AUFGABE =
Schreiben Sie bitte aus dem Text über unverbindliche Liebe den Abschnitt von „Kann es unverbindliche“ bis einschließlich „nicht auch Oberflächlichkeit?“ wörtlich ab.

Unverbindliche Liebe
Unverbindliche Liebe ist eine Liebe, die keine Bindungen eingehen will. Unverbindliche Liebe kann eine spielerische Liebe sein, eine verhaftungslose Liebe. Unverbindliche Liebe kann auch auf Bindungsängsten beruhen, auf Angst vor Enttäuschungen oder auf Angst, noch nicht den richtigen gefunden zu haben. Unverbindliche Liebe ist eine der Übersetzungen des "Ludus" genannten Liebesstils, im System der sechs Liebesstile des kanadischen Sozialpsychologen John Alan Lee.
Liebe und Unverbindlichkeit?
Kann es unverbindliche Liebe geben? Ist nicht jede Liebe etwas, das Herz verbindet? Ist nicht Liebe etwas, worauf man sich verlassen kann? Ist es nicht geradezu Charakteristikum von tiefer Liebe, dass sie eine gewisse Verbindlichkeit hat? Ist Unverbindlichkeit nicht auch Oberflächlichkeit?

ZU PRÜFENDE DATEN =
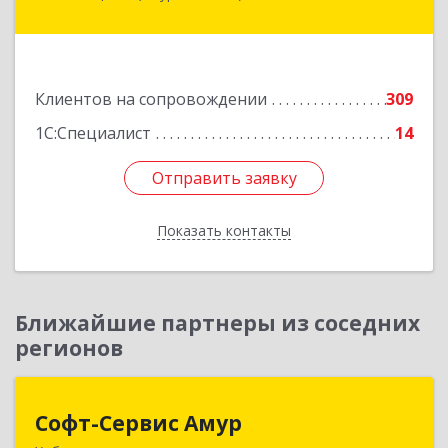
ул, дом № 134, оф.515
Подробнее
Клиентов на сопровождении
309
1С:Специалист
14
Отправить заявку
Отправить заявку
Показать контакты
Назад
Ближайшие партнеры из соседних
регионов
Софт-Сервис Амур
Софт-Сервис Амур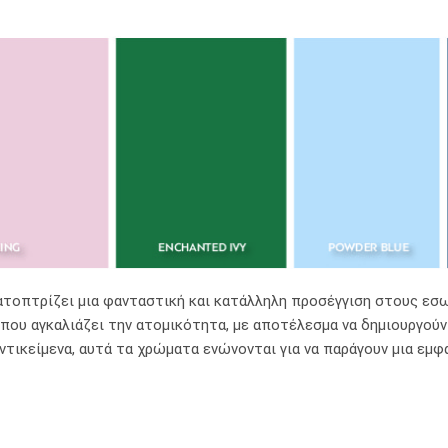
ατοπτρίζει μια φανταστική και κατάλληλη προσέγγιση στους εσ
υ αγκαλιάζει την ατομικότητα, με αποτέλεσμα να δημιουργούντα
 αντικείμενα, αυτά τα χρώματα ενώνονται για να παράγουν μια ε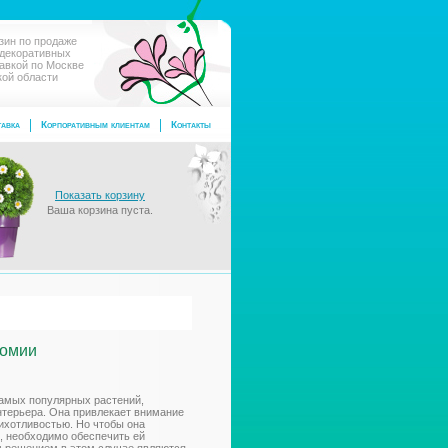
зин по продаже
 декоративных
тавкой по Москве
кой области
авка
Корпоративным клиентам
Контакты
Показать корзину
Ваша корзина пуста.
и
ромии
амых популярных растений,
терьера. Она привлекает внимание
ихотливостью. Но чтобы она
, необходимо обеспечить ей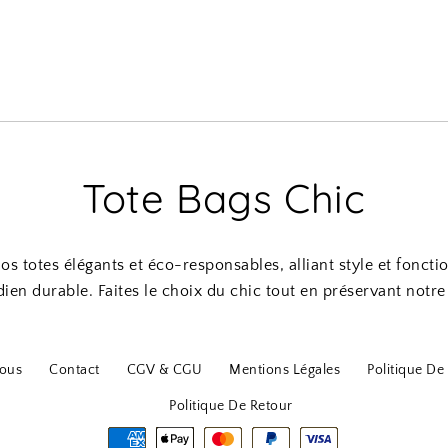
Tote Bags Chic
s totes élégants et éco-responsables, alliant style et foncti
ien durable. Faites le choix du chic tout en préservant notre
ous
Contact
CGV & CGU
Mentions Légales
Politique De 
Politique De Retour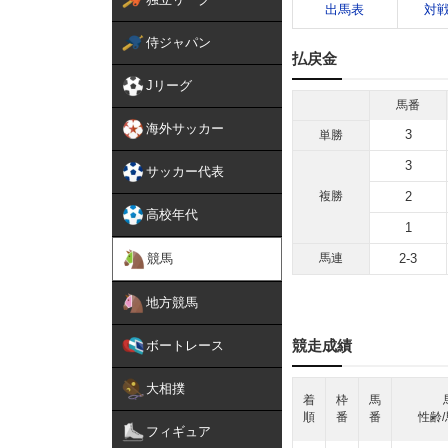
出馬表
対
侍ジャパン
払戻金
Jリーグ
馬番
海外サッカー
3
単勝
3
サッカー代表
複勝
2
高校年代
1
競馬
馬連
2-3
地方競馬
競走成績
ボートレース
大相撲
着
枠
馬
順
番
番
性齢/
フィギュア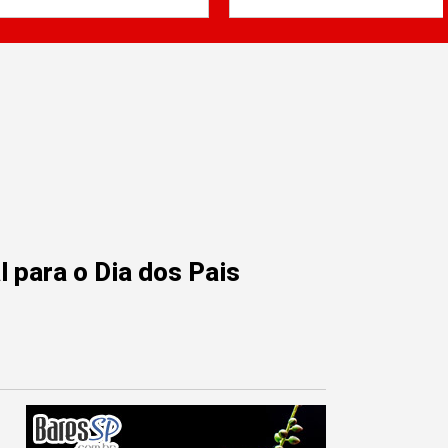
 para o Dia dos Pais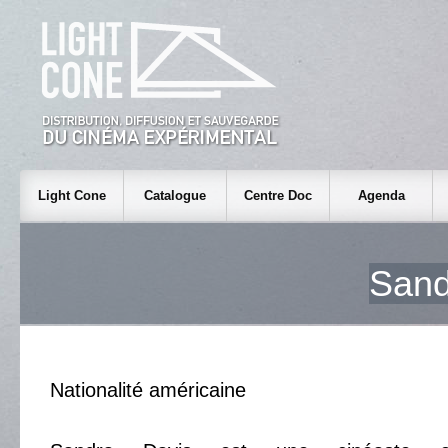
Light Cone
Catalogue
Centre Doc
Agenda
Sand
Nationalité américaine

LÖSUNG =
Kann es unverbindliche Liebe geben? Ist nicht jede Liebe etwas, das Herz verbindet? Ist nicht Liebe etwas, worauf man sich verlassen kann? Ist es nicht geradezu Charakteristikum von tiefer Liebe, dass sie eine gewisse Verbindlichkeit hat? Ist Unverbindlichkeit nicht auch Oberflächlichkeit?